■ **Required work**: Copy the records starting at the line that contains "genus: Piptochaetium" and ending after the line that contains "island: Hispaniola", replacing "collectors" with "collected by" throughout and leaving everything else as it is.

■ **Data excerpts**:
* * * *

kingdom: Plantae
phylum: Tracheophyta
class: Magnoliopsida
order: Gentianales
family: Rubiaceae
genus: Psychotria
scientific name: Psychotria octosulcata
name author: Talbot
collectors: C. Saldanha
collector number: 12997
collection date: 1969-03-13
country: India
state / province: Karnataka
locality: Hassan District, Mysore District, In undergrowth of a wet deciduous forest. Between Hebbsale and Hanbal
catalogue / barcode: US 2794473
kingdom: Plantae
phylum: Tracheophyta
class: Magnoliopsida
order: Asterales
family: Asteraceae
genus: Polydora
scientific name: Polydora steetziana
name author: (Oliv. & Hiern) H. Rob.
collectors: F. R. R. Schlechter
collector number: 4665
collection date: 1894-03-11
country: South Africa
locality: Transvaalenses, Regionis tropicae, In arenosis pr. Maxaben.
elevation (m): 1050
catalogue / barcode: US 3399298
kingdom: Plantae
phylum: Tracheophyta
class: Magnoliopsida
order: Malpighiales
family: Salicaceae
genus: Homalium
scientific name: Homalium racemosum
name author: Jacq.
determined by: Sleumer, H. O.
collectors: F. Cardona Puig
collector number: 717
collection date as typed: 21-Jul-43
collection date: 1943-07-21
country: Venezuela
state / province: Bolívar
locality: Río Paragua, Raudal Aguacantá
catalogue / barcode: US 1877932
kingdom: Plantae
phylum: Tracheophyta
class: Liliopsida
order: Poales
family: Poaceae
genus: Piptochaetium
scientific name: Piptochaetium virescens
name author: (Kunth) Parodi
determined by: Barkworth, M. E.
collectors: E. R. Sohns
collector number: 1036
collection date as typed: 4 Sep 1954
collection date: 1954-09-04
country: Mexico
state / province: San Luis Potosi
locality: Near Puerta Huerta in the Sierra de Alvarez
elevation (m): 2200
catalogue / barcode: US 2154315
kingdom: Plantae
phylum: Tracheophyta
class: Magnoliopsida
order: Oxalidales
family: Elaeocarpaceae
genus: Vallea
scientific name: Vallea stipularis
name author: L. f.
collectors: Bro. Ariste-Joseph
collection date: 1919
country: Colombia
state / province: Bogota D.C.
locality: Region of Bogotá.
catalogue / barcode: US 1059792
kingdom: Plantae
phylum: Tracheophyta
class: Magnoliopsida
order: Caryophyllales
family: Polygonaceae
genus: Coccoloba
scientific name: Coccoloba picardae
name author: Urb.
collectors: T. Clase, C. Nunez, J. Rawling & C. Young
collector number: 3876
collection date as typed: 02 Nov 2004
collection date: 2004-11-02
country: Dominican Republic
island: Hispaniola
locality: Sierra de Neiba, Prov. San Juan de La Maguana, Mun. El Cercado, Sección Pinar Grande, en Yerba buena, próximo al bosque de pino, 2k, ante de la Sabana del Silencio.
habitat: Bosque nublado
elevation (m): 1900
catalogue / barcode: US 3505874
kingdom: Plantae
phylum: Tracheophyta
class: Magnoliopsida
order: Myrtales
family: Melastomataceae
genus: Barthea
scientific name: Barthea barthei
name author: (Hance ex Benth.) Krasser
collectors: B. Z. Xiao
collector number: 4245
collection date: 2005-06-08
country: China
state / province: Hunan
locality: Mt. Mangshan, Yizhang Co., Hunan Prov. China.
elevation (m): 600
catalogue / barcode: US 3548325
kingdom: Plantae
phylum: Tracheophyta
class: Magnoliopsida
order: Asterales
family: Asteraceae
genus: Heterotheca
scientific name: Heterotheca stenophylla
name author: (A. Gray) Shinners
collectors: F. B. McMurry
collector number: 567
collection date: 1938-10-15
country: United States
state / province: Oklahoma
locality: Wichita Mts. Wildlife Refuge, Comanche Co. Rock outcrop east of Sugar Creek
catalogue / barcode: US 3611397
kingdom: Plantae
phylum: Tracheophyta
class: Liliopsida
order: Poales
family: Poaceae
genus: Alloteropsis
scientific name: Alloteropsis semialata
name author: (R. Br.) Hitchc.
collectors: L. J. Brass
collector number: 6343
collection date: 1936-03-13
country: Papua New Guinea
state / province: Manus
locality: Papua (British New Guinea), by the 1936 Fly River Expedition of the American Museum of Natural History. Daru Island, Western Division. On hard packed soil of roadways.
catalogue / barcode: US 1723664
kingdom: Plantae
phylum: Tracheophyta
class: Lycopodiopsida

* * * *

■ **Solution for this problem**:
genus: Piptochaetium
scientific name: Piptochaetium virescens
name author: (Kunth) Parodi
determined by: Barkworth, M. E.
collected by: E. R. Sohns
collector number: 1036
collection date as typed: 4 Sep 1954
collection date: 1954-09-04
country: Mexico
state / province: San Luis Potosi
locality: Near Puerta Huerta in the Sierra de Alvarez
elevation (m): 2200
catalogue / barcode: US 2154315
kingdom: Plantae
phylum: Tracheophyta
class: Magnoliopsida
order: Oxalidales
family: Elaeocarpaceae
genus: Vallea
scientific name: Vallea stipularis
name author: L. f.
collected by: Bro. Ariste-Joseph
collection date: 1919
country: Colombia
state / province: Bogota D.C.
locality: Region of Bogotá.
catalogue / barcode: US 1059792
kingdom: Plantae
phylum: Tracheophyta
class: Magnoliopsida
order: Caryophyllales
family: Polygonaceae
genus: Coccoloba
scientific name: Coccoloba picardae
name author: Urb.
collected by: T. Clase, C. Nunez, J. Rawling & C. Young
collector number: 3876
collection date as typed: 02 Nov 2004
collection date: 2004-11-02
country: Dominican Republic
island: Hispaniola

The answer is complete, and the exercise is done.